*DOCUMENT SEGMENT:*
━━━━━━━━
Group piano lessons also expose students to a wider range of experiences through repertoire, performance opportunities, and ensemble playing. Students not only become familiar with their own repertoire, they have the opportunity to learn and think critically of the music being learned by their peers. This format may also help alleviate performance anxiety. Students have an audience on a weekly basis, which establishes a learning environment in which playing music for others is a natural part of the learning process. Group lessons provide an environment in which ensemble skills may be developed. Students may play duets, trios, and more.

Some teachers have found that the group lesson format may increase motivation in piano students. They can be motivated by their fellow peers and develop more appreciation of the music through modeling. Peer learning might also create a sense of accountability within the cohort. Positive peer pressure encourages students to feel like they should master their piece for the class, either to avoid embarrassment or to contribute to the group.

== Disadvantages ==
Piano labs, multiple keyboards, headphones, and a conference system require more space and upfront cost than individual/private lessons. Group lessons also require more planning and preparation for teachers, as they teach multiple students at once and for longer time periods. Another disadvantage that may occur with group piano teaching is complications in developing and scheduling cohorts with similar experience levels and background.
━━━━━━━━
*DATASET ENTRIES:*
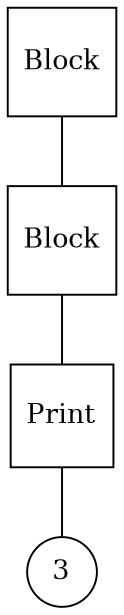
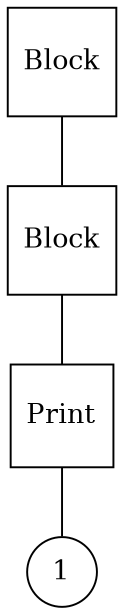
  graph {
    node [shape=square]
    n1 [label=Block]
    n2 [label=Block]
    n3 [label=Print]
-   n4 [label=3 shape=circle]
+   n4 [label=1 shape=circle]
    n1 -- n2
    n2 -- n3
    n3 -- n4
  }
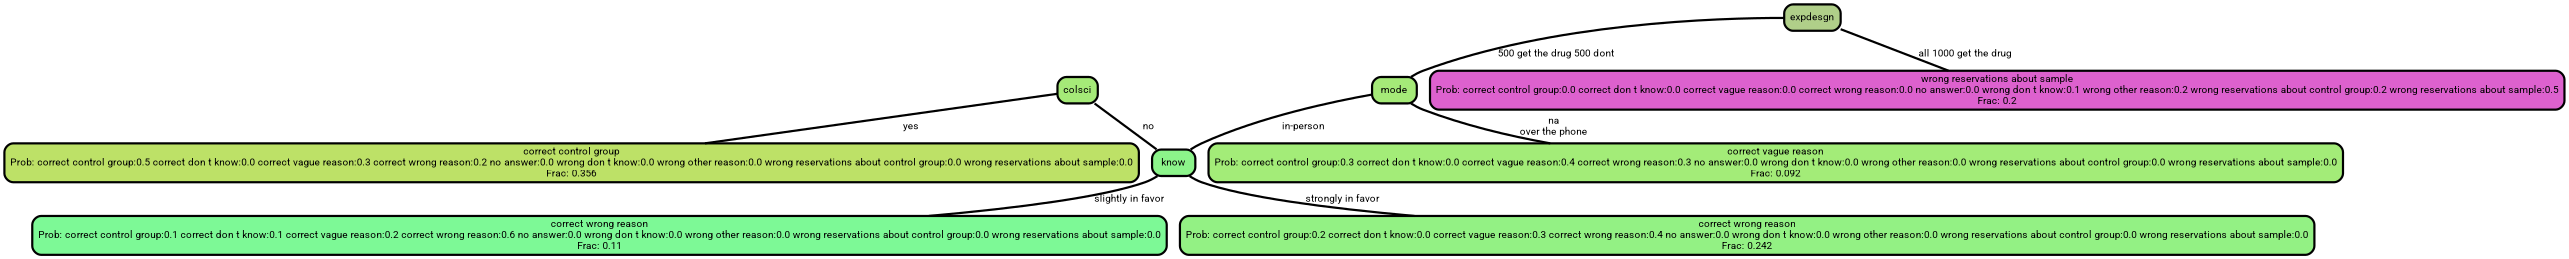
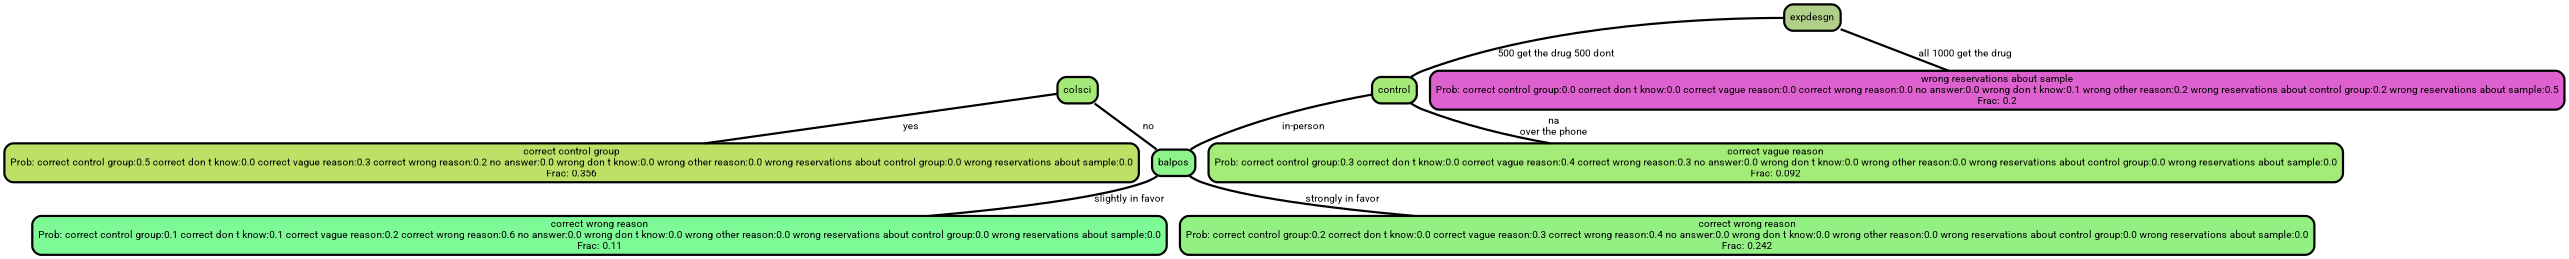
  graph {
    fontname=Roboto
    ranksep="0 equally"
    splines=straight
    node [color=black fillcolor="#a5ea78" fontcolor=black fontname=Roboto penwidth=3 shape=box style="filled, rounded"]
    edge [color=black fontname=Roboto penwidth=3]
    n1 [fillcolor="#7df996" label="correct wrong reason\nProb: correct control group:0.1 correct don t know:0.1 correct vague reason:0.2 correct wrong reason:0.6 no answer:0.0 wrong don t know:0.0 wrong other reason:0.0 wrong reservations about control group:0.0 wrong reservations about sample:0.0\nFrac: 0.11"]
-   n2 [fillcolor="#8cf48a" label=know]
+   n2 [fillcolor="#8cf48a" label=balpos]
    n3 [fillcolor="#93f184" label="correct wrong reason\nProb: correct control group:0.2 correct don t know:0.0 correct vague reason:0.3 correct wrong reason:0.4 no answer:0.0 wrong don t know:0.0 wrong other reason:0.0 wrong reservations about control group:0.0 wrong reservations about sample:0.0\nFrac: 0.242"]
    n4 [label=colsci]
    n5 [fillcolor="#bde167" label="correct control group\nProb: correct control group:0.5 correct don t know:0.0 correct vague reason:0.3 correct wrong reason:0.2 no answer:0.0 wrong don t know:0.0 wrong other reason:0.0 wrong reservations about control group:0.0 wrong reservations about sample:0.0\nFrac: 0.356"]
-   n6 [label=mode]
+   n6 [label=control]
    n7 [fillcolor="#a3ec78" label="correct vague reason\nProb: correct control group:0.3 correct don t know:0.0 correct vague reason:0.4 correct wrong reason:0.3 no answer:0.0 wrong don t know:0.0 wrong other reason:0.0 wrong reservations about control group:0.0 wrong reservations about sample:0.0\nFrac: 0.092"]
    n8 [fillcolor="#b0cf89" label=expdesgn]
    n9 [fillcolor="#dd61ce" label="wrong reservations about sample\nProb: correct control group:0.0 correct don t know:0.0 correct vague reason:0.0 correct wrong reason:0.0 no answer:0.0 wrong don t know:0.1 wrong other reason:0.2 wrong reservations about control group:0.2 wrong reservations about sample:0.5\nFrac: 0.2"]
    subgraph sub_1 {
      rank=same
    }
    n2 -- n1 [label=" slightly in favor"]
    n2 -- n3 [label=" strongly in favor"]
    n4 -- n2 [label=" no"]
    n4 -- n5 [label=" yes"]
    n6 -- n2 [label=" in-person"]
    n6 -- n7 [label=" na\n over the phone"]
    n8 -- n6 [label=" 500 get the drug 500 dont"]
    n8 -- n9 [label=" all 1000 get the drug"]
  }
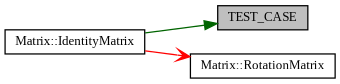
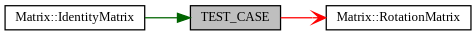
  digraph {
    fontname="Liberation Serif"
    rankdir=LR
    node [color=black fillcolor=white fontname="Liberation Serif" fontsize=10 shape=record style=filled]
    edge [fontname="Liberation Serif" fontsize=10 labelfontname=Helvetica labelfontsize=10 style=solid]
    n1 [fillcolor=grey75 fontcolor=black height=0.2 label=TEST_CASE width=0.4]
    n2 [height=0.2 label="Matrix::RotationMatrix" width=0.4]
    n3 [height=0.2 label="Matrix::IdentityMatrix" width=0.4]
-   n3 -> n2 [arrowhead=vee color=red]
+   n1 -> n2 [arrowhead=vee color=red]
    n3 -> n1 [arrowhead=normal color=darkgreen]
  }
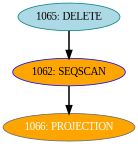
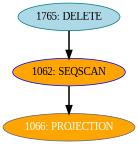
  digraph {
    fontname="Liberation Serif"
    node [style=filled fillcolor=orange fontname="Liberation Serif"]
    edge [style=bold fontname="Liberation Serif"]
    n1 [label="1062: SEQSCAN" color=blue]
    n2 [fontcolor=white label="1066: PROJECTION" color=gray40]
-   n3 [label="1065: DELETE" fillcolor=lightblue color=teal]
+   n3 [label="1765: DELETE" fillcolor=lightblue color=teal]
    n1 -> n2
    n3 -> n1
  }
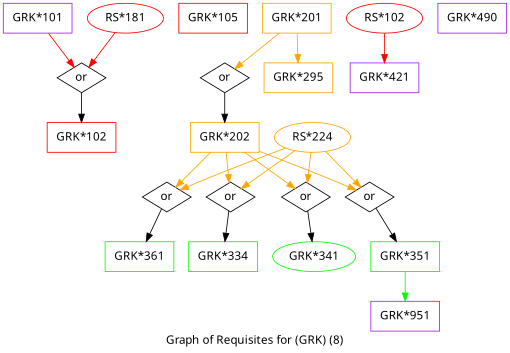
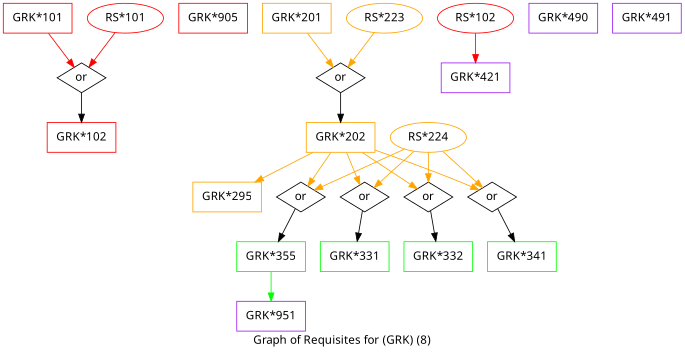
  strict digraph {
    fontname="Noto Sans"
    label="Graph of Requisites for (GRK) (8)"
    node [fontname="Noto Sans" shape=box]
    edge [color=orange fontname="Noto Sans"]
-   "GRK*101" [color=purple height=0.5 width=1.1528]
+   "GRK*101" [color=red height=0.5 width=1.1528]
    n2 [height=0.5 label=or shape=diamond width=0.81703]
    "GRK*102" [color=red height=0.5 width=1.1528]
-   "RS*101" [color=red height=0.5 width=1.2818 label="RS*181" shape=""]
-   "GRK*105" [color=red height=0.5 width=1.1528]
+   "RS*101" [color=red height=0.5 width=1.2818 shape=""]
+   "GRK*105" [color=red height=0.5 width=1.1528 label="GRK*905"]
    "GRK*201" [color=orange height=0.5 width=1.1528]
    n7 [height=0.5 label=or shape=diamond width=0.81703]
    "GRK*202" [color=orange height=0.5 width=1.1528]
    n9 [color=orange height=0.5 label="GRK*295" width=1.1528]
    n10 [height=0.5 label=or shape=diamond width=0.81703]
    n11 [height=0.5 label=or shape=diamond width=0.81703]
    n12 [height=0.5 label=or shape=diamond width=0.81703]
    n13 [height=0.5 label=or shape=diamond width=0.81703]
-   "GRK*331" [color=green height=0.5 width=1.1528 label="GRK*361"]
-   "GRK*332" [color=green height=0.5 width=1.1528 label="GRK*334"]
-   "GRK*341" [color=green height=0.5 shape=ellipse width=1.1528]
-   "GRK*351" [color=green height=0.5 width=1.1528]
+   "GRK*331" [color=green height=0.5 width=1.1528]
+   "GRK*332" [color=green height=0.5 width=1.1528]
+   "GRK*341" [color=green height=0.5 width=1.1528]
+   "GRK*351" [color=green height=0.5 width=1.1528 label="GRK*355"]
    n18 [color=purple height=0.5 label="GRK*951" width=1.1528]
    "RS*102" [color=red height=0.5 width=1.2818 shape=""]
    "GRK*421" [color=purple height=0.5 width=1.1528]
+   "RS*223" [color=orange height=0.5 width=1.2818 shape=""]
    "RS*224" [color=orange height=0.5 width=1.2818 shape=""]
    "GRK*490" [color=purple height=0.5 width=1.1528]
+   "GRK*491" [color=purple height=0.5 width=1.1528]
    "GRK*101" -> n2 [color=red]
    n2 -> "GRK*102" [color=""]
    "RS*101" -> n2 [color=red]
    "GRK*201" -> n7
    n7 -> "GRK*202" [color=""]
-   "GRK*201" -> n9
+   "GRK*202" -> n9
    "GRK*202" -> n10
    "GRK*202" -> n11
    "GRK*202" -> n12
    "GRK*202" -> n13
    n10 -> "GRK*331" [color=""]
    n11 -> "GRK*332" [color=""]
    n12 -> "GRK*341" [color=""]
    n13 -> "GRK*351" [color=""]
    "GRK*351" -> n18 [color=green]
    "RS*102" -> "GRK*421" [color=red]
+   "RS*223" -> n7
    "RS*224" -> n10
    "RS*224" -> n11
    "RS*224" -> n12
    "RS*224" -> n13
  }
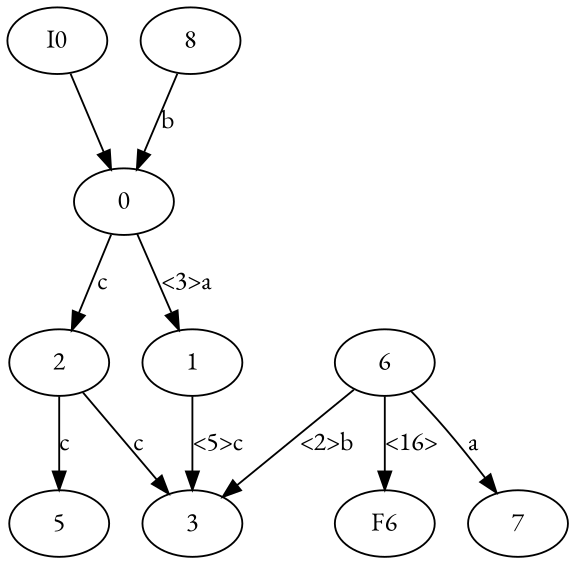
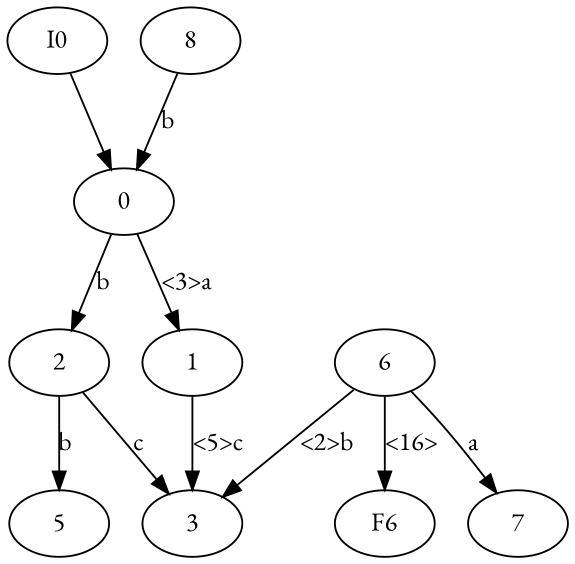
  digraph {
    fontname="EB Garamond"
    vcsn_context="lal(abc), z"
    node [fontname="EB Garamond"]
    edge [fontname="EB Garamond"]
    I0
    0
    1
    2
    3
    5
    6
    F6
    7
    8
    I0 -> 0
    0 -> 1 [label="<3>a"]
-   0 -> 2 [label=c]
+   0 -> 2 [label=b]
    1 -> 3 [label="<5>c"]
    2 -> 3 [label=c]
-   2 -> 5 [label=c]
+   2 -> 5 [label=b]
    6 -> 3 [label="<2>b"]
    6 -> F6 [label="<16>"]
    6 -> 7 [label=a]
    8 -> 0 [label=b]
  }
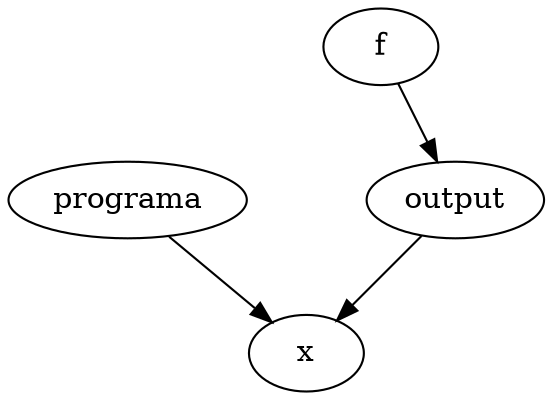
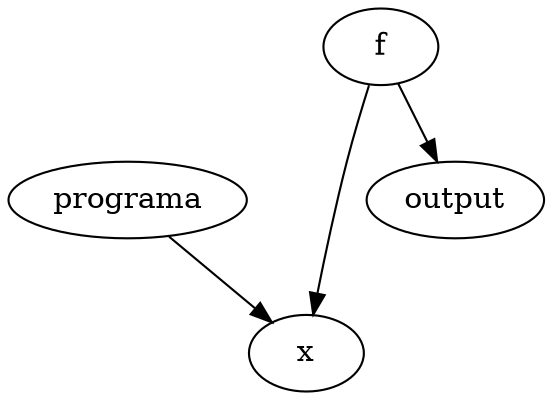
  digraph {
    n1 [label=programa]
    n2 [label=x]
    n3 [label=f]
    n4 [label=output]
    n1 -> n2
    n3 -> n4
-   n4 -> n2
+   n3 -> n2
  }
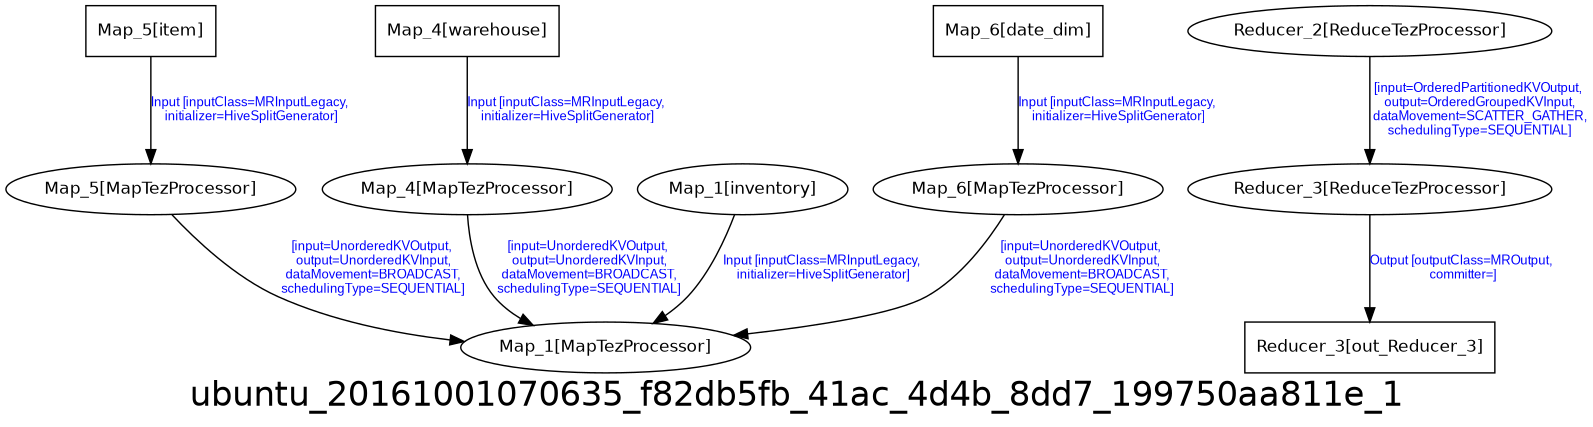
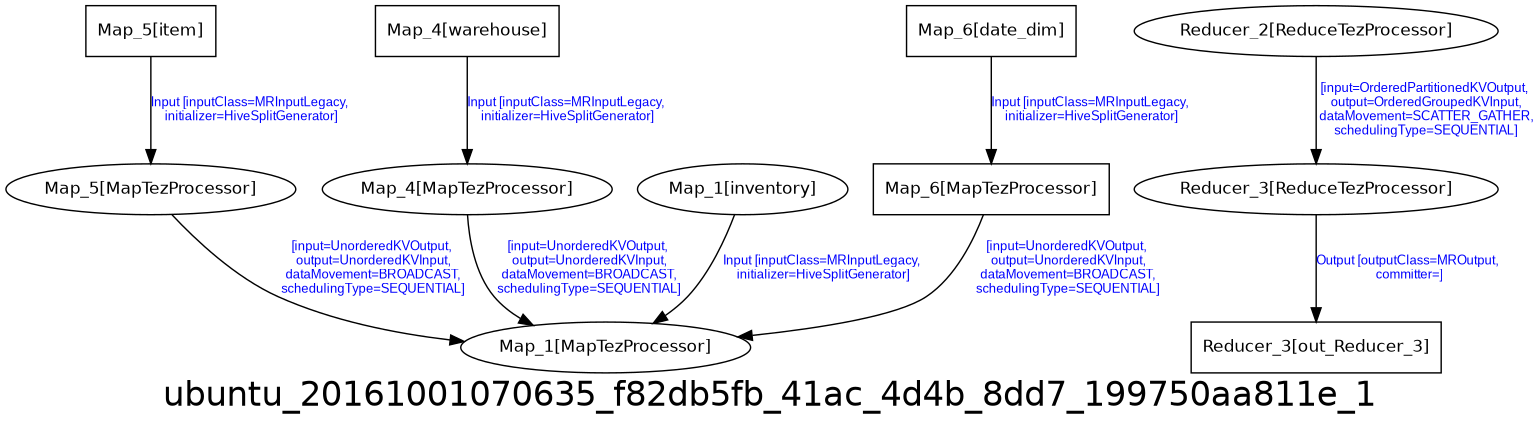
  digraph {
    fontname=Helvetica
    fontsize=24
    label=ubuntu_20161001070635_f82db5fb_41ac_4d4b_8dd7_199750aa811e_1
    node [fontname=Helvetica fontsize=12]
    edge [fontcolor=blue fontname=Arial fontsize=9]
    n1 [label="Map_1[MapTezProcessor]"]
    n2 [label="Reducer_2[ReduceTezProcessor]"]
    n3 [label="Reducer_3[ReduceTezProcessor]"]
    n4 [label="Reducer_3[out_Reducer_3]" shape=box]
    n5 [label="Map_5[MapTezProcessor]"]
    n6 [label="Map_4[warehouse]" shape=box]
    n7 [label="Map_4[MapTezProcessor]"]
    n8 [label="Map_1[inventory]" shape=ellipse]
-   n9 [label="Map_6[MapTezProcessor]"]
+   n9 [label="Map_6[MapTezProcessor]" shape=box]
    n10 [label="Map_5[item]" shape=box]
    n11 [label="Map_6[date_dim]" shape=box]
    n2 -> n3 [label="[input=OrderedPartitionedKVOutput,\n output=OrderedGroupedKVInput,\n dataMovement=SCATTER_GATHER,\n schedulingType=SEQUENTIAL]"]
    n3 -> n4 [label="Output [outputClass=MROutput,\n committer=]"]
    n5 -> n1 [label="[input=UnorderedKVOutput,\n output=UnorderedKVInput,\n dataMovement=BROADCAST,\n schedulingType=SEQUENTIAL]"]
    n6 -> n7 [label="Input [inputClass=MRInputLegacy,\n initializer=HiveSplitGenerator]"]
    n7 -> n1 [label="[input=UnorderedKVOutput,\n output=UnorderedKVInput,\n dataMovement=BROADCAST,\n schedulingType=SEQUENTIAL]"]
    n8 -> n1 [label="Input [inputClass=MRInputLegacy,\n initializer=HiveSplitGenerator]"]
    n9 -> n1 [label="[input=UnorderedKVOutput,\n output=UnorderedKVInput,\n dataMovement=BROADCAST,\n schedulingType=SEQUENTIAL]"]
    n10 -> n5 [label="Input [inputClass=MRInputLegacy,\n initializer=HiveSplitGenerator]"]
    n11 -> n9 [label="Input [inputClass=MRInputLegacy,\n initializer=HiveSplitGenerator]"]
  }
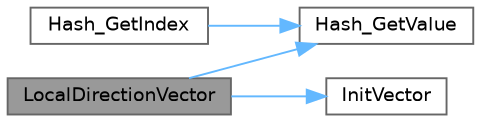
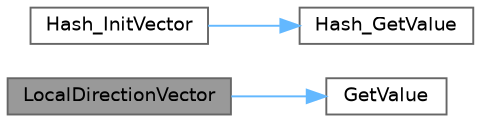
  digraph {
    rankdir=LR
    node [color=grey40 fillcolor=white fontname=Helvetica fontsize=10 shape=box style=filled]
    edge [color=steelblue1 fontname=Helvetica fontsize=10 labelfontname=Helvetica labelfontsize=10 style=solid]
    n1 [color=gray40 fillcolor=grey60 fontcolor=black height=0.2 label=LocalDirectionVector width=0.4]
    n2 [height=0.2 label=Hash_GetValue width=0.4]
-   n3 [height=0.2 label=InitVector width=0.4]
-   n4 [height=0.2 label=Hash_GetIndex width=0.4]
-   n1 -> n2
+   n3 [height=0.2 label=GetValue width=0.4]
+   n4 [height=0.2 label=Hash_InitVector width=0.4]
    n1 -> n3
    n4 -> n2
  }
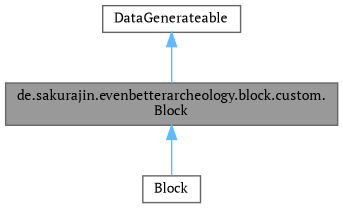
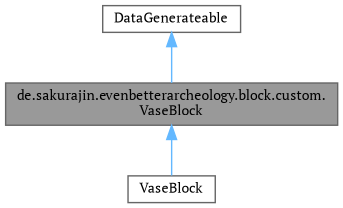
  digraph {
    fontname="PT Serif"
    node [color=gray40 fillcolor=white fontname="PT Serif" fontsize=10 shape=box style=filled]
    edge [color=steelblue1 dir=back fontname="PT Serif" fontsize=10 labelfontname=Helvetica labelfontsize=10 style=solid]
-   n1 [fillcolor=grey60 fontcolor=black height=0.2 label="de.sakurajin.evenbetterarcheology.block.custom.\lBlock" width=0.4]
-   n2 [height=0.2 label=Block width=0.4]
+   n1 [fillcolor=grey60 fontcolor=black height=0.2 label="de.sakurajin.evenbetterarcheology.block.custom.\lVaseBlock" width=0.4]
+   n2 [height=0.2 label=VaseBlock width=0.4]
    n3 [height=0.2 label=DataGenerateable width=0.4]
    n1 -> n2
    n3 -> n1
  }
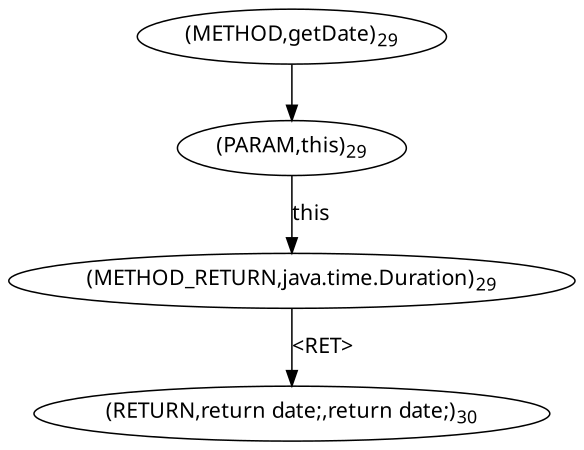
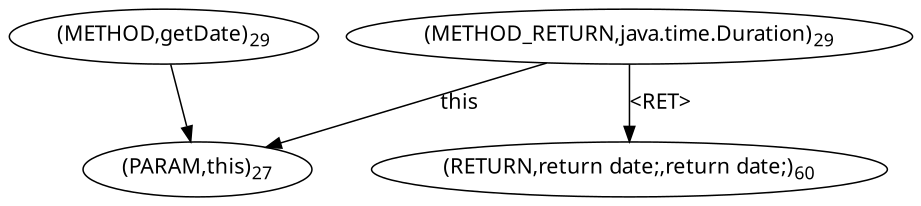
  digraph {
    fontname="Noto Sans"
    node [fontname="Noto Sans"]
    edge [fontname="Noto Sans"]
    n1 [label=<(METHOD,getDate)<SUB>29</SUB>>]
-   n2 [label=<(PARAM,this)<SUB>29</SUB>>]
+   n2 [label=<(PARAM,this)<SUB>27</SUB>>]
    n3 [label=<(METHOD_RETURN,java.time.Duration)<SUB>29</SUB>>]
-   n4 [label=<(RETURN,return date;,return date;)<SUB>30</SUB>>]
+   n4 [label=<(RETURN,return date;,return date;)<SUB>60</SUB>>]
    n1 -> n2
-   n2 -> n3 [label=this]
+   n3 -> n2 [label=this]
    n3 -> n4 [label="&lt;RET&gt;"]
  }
━━━━━━━━
*STATED TASK 1:* List each item that the passage on group piano lessons says requires more space and upfront cost than individual or private lessons.
*STATED TASK 2:* In the passage on group piano lessons, what might peer learning create within the cohort?
*STATED TASK 3:* Please extract everything from "Group piano lessons" down to "trios, and more." in the passage on group piano lessons.

*PROBLEM SOLUTION 1:*
Piano labs
Multiple keyboards
Headphones
A conference system

*PROBLEM SOLUTION 2:* A sense of accountability.

*PROBLEM SOLUTION 3:*
Group piano lessons also expose students to a wider range of experiences through repertoire, performance opportunities, and ensemble playing. Students not only become familiar with their own repertoire, they have the opportunity to learn and think critically of the music being learned by their peers. This format may also help alleviate performance anxiety. Students have an audience on a weekly basis, which establishes a learning environment in which playing music for others is a natural part of the learning process. Group lessons provide an environment in which ensemble skills may be developed. Students may play duets, trios, and more.